Learning to maintain safety through expert demonstrations in settings with unknown constraints: A Q-learning perspective
This addresses safety in reinforcement learning for domains like robotics, though it is incremental as it builds on existing inverse constraint learning methods.
The paper tackles the problem of learning safe policies from expert demonstrations in constrained Markov Decision Processes with unknown constraints, by developing SafeQIL, a safe Q-learning algorithm that balances reward maximization and safety. It shows competitive performance against state-of-the-art methods on benchmark tasks.

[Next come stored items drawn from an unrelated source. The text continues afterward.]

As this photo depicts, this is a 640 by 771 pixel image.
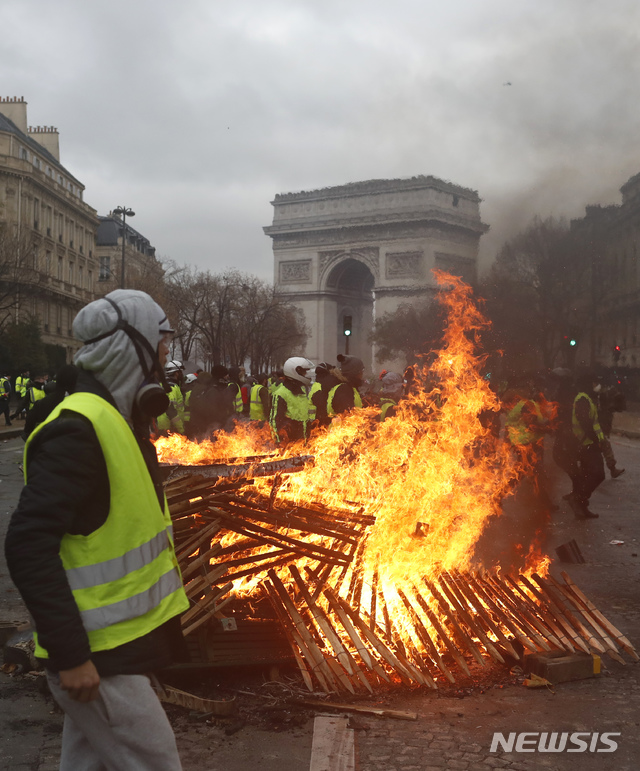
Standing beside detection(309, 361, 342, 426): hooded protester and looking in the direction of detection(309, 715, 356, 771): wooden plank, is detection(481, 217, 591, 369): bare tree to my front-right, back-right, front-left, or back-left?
back-left

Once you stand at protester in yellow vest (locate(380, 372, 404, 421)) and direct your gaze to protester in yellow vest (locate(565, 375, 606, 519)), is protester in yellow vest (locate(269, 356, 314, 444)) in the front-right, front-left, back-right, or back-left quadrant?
back-right

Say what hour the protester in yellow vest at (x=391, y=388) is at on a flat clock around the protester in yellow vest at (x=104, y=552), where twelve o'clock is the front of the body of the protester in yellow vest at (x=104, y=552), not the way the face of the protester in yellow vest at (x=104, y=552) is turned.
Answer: the protester in yellow vest at (x=391, y=388) is roughly at 10 o'clock from the protester in yellow vest at (x=104, y=552).

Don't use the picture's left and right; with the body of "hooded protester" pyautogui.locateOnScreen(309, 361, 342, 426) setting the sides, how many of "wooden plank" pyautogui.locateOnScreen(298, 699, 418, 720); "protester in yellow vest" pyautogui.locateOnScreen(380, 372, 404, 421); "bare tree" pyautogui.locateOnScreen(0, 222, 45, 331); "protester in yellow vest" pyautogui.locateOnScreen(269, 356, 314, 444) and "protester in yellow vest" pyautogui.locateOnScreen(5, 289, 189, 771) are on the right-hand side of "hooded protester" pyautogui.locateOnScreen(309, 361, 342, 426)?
2

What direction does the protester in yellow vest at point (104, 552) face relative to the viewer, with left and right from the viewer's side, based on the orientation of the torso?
facing to the right of the viewer
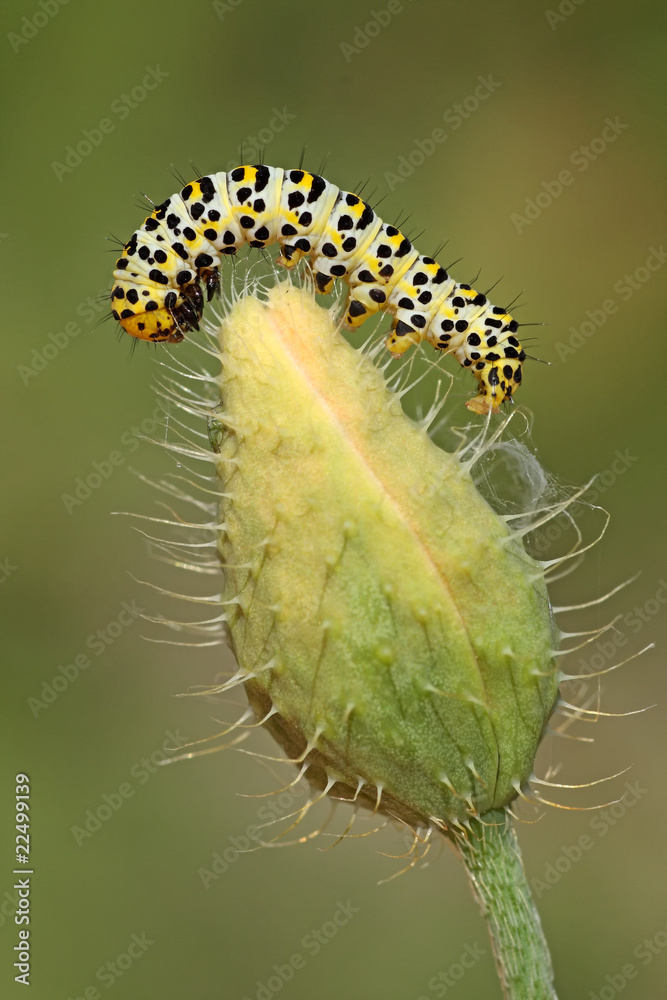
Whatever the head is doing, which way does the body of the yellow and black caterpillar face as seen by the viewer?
to the viewer's left
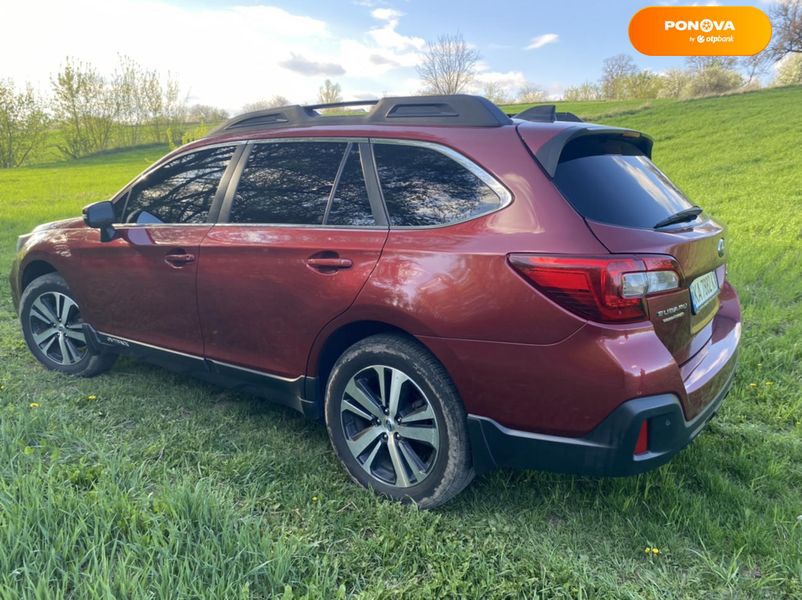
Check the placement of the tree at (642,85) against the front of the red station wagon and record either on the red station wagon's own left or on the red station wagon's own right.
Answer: on the red station wagon's own right

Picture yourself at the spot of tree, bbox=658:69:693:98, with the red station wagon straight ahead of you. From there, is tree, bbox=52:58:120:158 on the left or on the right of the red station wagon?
right

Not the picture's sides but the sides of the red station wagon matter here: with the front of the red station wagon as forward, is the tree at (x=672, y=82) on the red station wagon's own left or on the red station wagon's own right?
on the red station wagon's own right

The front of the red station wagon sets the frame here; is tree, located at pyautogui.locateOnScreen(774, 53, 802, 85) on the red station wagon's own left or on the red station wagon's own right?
on the red station wagon's own right

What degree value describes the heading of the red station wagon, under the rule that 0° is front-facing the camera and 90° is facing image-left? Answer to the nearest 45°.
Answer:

Given a set of trajectories demonstrating the execution of a task safely in a constrained MDP with observable rewards but with unknown constraints and non-observable costs, we aim to find a policy that maximizes the likelihood of demonstrated trajectories trading the balance between being conservative and increasing significantly the likelihood of high-rewarding trajectories but with potentially unsafe steps. Having these objectives, we aim towards learning a policy that maximizes the probability of the most $promising$ trajectories with respect to the demonstrations. In so doing, we formulate the ``promise" of individual state-action pairs in terms of $Q$ values, which depend on task-specific rewards as well as on the assessment of states' safety, mixing expectations in terms of rewards and safety. This entails a safe Q-learning perspective of the inverse learning problem under constraints: The devised Safe $Q$ Inverse Constrained Reinforcement Learning (SafeQIL) algorithm is compared to state-of-the art inverse constraint reinforcement learning algorithms to a set of challenging benchmark tasks, showing its merits.